We also head into Macon and visit the Ulta store.  Let me first state that before I left the house that morning, I had my outfit inspected by men and women to make sure it would pass southern sensibilities.  I wore black Capri shorts with brown cowboy boots and a brown Victoria Secret bra top.  It was relatively tame except for the cutout above the “twins”.  Nothing major and more was covered than a bathing suit top. 

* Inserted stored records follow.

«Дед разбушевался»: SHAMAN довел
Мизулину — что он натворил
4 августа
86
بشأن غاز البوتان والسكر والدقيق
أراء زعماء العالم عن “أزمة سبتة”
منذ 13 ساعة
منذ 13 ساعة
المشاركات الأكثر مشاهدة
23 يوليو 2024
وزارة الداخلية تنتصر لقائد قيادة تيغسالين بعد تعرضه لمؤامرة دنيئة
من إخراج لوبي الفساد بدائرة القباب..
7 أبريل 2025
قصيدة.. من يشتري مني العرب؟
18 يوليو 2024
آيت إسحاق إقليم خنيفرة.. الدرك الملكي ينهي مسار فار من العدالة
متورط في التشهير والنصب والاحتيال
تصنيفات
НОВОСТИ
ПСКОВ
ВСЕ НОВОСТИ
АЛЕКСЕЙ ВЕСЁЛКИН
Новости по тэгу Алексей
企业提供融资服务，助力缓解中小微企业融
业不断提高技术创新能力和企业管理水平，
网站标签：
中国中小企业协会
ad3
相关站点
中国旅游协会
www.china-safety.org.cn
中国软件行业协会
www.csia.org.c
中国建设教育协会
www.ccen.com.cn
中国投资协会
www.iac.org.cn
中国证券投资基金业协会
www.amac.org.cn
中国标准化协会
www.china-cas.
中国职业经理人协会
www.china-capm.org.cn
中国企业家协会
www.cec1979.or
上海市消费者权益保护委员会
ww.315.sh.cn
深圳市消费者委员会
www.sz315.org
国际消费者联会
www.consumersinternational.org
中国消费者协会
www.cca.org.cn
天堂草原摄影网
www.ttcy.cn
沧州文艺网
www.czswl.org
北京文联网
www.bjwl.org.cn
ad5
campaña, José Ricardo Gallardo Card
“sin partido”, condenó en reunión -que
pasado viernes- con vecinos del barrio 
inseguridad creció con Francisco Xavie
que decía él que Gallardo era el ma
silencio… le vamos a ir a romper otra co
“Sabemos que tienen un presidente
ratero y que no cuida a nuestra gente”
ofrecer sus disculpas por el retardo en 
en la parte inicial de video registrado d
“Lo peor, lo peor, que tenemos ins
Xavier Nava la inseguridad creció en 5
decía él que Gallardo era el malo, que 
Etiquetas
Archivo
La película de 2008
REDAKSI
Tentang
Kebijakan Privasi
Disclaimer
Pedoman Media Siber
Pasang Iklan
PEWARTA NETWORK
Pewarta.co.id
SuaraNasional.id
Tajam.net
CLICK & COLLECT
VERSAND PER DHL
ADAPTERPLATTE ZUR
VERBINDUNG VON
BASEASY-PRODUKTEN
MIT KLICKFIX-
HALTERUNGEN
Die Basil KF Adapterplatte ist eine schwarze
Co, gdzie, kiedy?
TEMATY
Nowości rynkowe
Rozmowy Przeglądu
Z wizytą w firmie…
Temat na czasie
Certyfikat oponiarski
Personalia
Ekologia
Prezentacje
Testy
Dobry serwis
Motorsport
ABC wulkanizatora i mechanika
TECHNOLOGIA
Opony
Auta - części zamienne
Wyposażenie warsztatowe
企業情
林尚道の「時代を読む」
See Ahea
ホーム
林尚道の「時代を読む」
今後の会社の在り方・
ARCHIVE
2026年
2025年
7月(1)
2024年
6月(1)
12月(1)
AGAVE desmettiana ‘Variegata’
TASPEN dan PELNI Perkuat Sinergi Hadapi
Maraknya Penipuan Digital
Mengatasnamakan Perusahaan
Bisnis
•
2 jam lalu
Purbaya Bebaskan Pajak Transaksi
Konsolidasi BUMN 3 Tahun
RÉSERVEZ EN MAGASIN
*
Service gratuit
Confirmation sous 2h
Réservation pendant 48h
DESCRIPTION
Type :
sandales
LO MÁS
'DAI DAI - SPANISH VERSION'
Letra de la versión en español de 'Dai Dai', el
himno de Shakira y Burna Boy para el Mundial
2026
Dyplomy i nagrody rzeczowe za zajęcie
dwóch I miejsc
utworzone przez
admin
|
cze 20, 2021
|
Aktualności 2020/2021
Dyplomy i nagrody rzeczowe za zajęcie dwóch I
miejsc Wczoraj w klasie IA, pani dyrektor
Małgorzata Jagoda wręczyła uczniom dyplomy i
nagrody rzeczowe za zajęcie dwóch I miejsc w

So we’re in Ulta and L is talking with a customer service rep in her late 20s.  When P and I come walking up, this dirtbag says “Ya’ll aren’t from around here are ya?”  We replied, “No, we’re from California”.  And she says…while looking at me “I thought so, cuz there ain’t a pole for miles around here”.  WHAT????  DID I JUST HALUCINATE WHAT SHE JUST SAID???  I walk away because I’m really not sure I heard her right.  But then P says to me…”Did you just hear what she said?” and I said that I thought I imagined the whole “pole”thing, and she said…”No, you didn’t.” She expected me to totally rip that chick a new one.  But I am a stranger in a strange land and a guest of P’s so I was being a good girl.  I did however; throw the final comment while leaving.  

The customer service rep said “come back and see us again” and I replied “will do, and I’ll bring  my pole with me, like the professional I am”.  I didn’t know whether to be complimented by the fact that I look as good as a stripper (but who knows what southern strippers look like), or to be insulted that I’m a mindless idiot that can’t make a living any other way. 
We then visit the packing store (liquor store) to pick up some Fireball.  Would you believe….they have drive thru liquor stores!!!!  These Southerners really know how to roll.

Afterward, we headed to P’s friend L’s (L #2) home. Her daughter K and granddaughter M lives with her.  P and L thought for sure that L2 wouldn’t like me and see me as a threat.  Turns out…we get along just fine.  She even said I was part of the family.  It was an extremely cool visit and she has a beautiful home.  

We then head home for TOMBSTONE Night!!!  That’s right.  M has made us ceviche and we’re gonna mow down on nachos with home made chili and cheese.  Finally…I meet another group of people who appreciate the fine movie that Tombstone is!  It was so much fun.  We were repeating lines with the actors and having a heck of a time!